= The Electric Ant =

Short story by Philip K. Dick

"The Electric Ant" is a science fiction short story by American writer Philip K. Dick. It was first published in Fantasy and Science Fiction magazine in October 1969.

==Plot summary==
Garson Poole wakes up after a flying-car-crash to find that he is missing a hand. He then finds out that he is an 'electric ant' – an "organic" robot. He further finds out that what he believes is his subjective reality is being fed to him from a micro-punched tape in his chest cavity. He experiments on this tape by adding new holes, which adds things to his reality.

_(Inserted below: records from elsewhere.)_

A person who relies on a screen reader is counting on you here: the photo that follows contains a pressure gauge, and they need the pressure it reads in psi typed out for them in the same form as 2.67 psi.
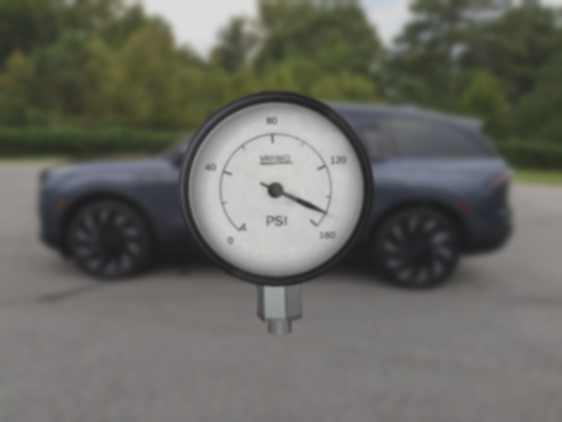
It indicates 150 psi
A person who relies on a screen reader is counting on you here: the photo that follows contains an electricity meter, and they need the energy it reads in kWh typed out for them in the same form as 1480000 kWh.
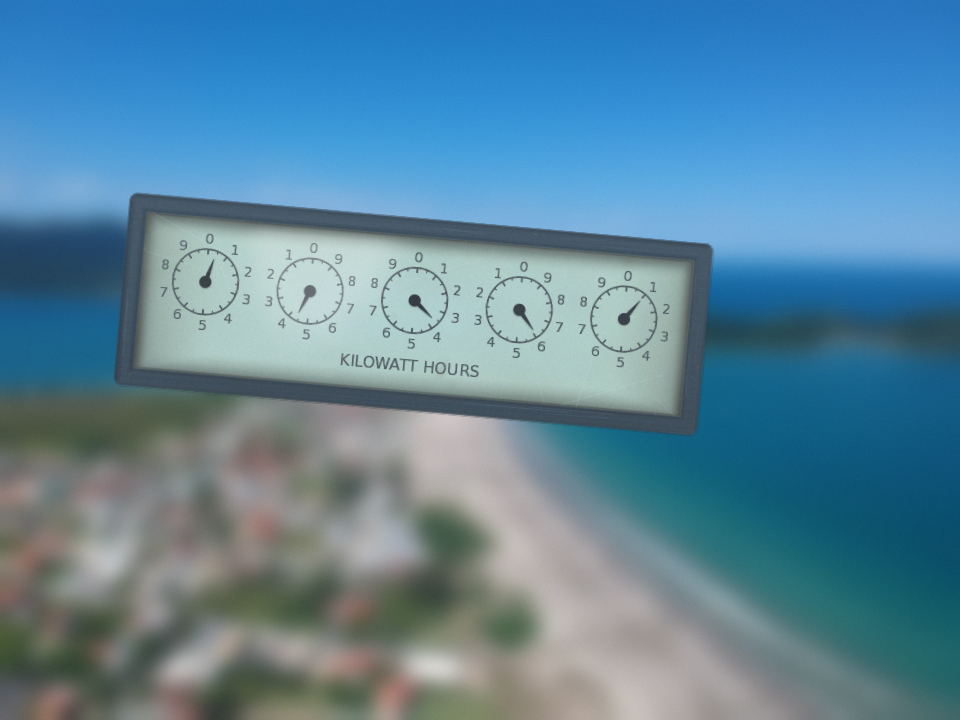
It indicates 4361 kWh
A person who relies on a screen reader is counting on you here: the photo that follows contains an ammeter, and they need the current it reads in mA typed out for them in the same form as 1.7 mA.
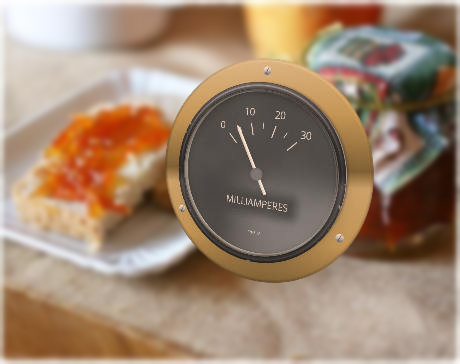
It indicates 5 mA
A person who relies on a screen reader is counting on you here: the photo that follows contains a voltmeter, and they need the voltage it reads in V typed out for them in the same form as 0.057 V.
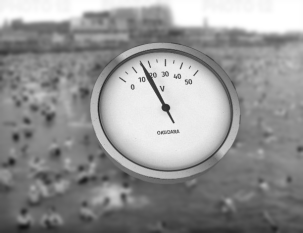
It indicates 15 V
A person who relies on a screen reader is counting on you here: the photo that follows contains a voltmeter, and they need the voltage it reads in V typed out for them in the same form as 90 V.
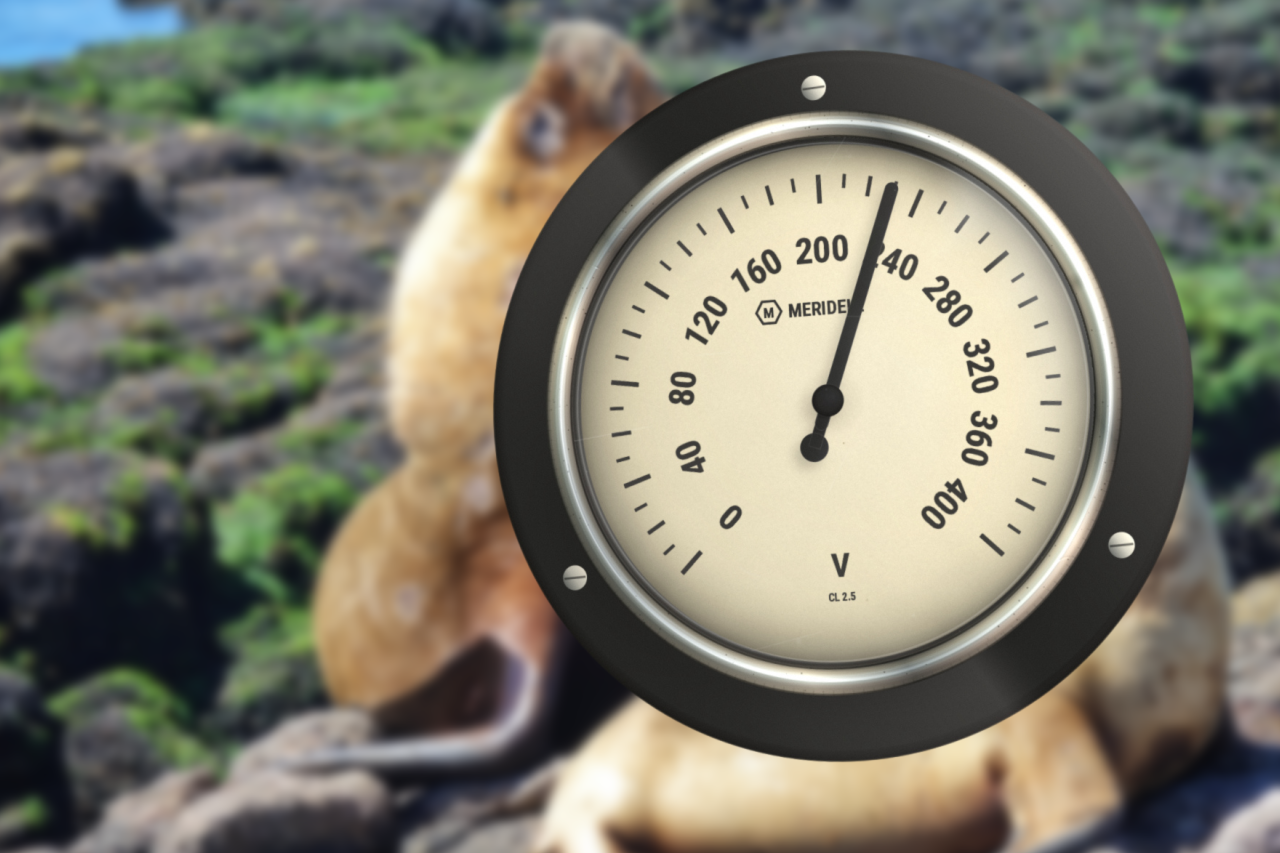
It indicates 230 V
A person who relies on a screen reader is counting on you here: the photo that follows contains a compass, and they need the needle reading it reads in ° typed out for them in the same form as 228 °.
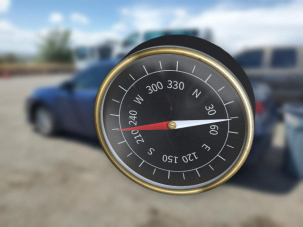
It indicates 225 °
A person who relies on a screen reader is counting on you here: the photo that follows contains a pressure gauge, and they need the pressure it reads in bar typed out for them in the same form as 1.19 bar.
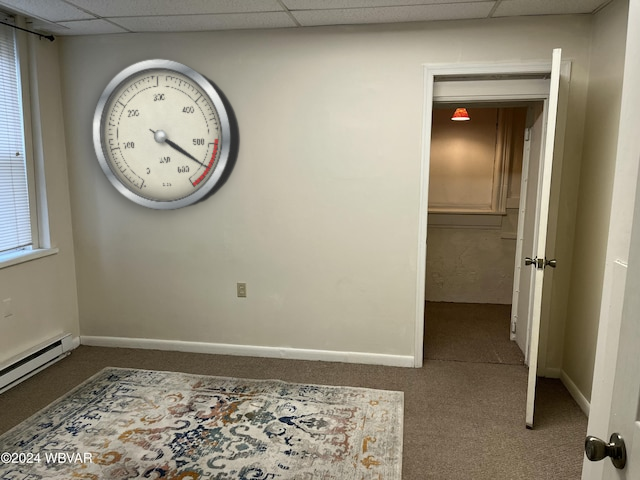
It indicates 550 bar
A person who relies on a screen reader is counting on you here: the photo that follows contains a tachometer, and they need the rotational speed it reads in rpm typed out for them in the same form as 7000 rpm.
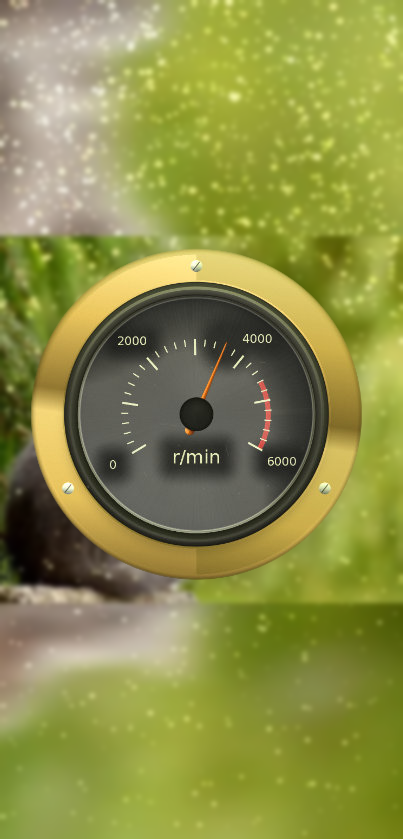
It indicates 3600 rpm
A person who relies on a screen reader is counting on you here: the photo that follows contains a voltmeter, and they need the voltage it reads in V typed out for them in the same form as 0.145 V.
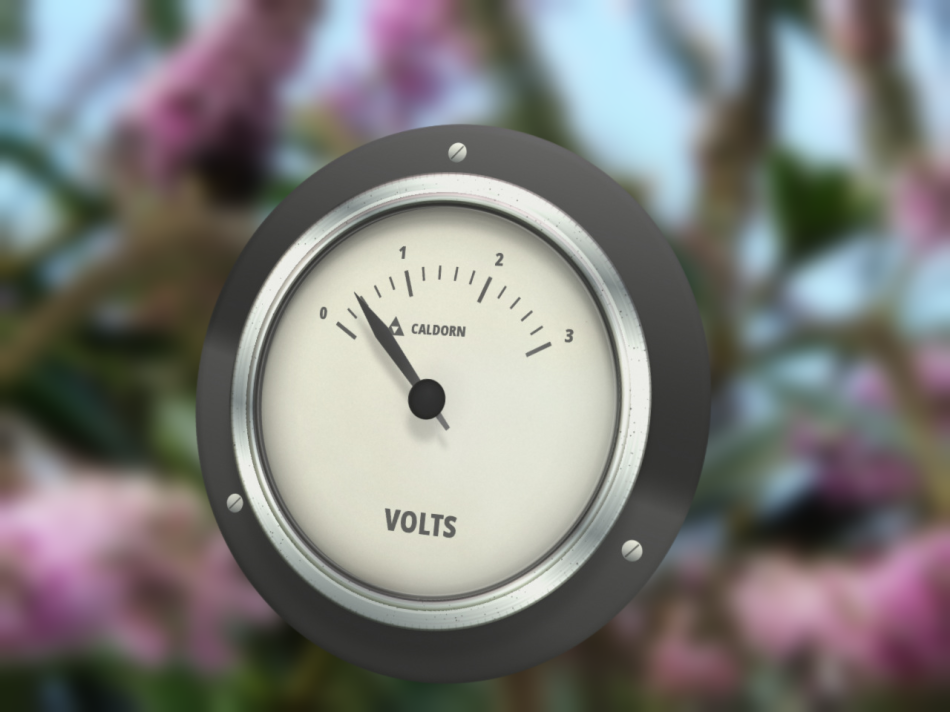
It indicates 0.4 V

Convinced that his entire reality is constrained by the tape, he makes a major change to it, with a major effect on his reality. The change affects everyone else he interacts with, which raises the question of whether any of them – or he himself – are "real" at all.

Dick said of the story:

Again the theme: How much of what we call "reality" is actually out there or rather within our own head? The ending of this story has always frightened me... image of the rushing wind, the sound of emptiness. As if the character hears the final fate of the world itself."

==Adaptations==
In 2010 Marvel Comics adapted "The Electric Ant" as a limited series. The comic books were produced by writer David Mack (Daredevil) and French artist Pascal Alixe (Ultimate X-Men), with covers provided by artist Paul Pope (THB).

The story inspired the song of the same name by British progressive rock band Hats Off Gentlemen It's Adequate.